In 2023, producer Kaytranada remixed Gellaitry's single "Assumptions". Gellaitry described Kaytranada as "a true innovator and inspiration to my music".

Gellaitry has also produced for other artists such as Don Toliver and Masego.

Gellaitry's debut studio album, Anywhere Here Is Perfect, released on 7 November 2025.

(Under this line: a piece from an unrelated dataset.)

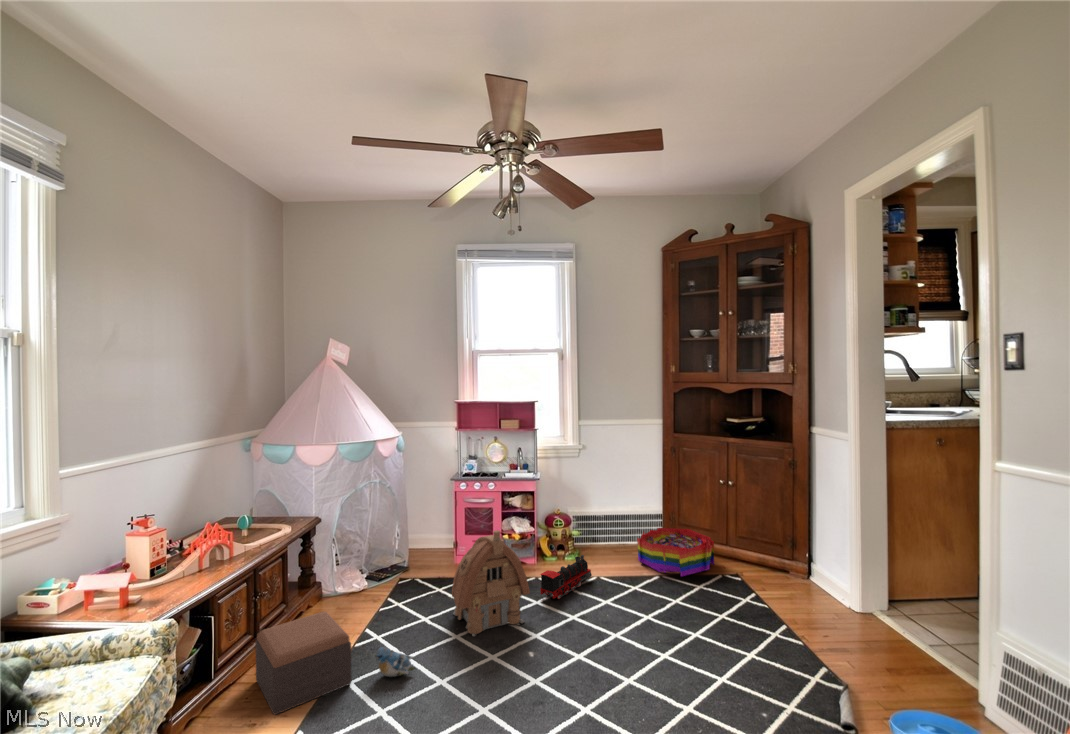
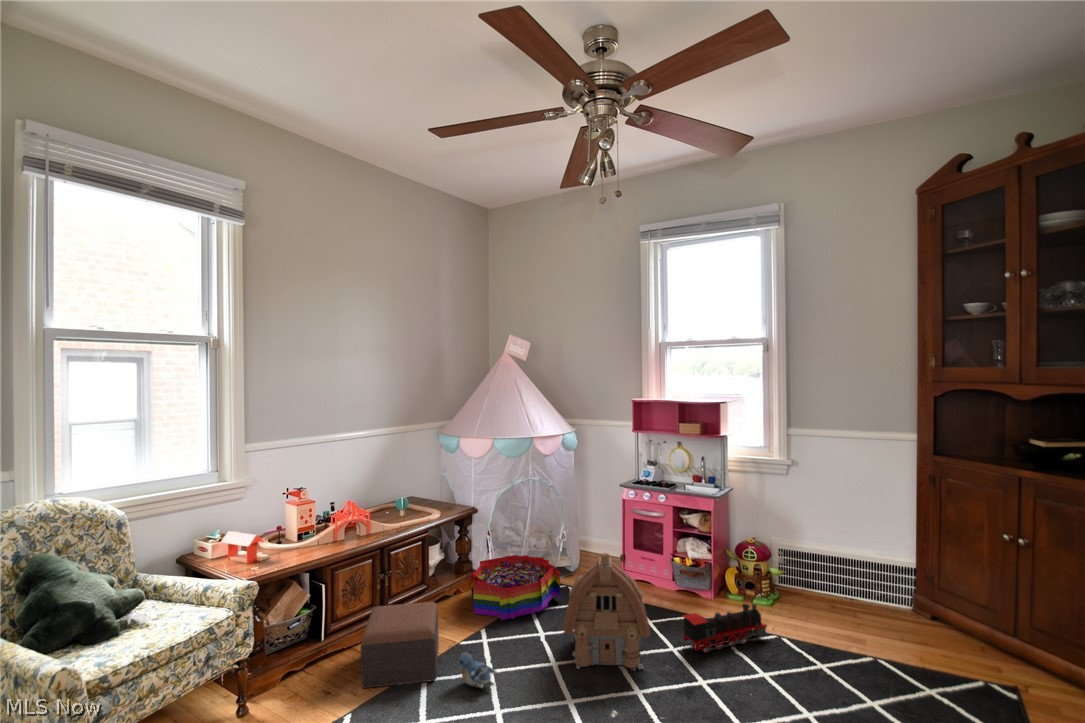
storage bin: present [637,528,714,576] -> present [470,555,561,620]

=== Musical influences ===
Gellaitry has described Flying Lotus, Hudson Mohawke, Rustie, Daft Punk, Röyksopp and Toro y Moi as being some of his musical influences.

== Personal life ==
Gellaitry has synaesthesia, and has discussed in interviews how he sees key signatures in different colours and how this influences his music. He lives in Stirling, where he grew up.

== Discography ==

=== Studio albums ===

- Anywhere Here Is Perfect (2025)

=== Mixtapes ===

- Viewfinder Vol. I: Phosphene (2019)
- VF Vol. II (2022)

=== EPs ===

- Short Stories (2015)
- Escapism (2015)
- Escapism II (2016)
- Escapism III (2017)
- IV (2021)
- Under the Illusion (2023)

=== Singles ===

List of singles, with year released, selected chart positions, and album name shown
Title: Year; Peak chart positions; Album
NZ Hot: US Dance
"Thinking": 2018; —; —; Non-album single
"Duo": 2021; —; —; IV
"Gullible": —; —; VF Vol. II
"New Wave": 2022; —; —
"Angel": —; —
"Picture in My Mind" (with PinkPantheress): 14; —; Non-album single
"Serotonin": —; —; VF Vol. II
"Intertwine": —; —
"Name to a Face": —; —
"Assumptions": —; 5; IV
"Darling Drive" (with Mette): 2024; —; —; Non-album singles
"Maybe It's U": —; —
"More!": —; —
"Introspective": —; —
"Home": —; —
"Start Up a Rumour": 2025; —; —; Anywhere Here Is Perfect
"Curious" (featuring Toro y Moi): —; —
"Love on Me": —; —
"On&On": —; —
"Round & Round": 2026; —; —; Non-album single
"—" denotes a recording that did not chart in that territory.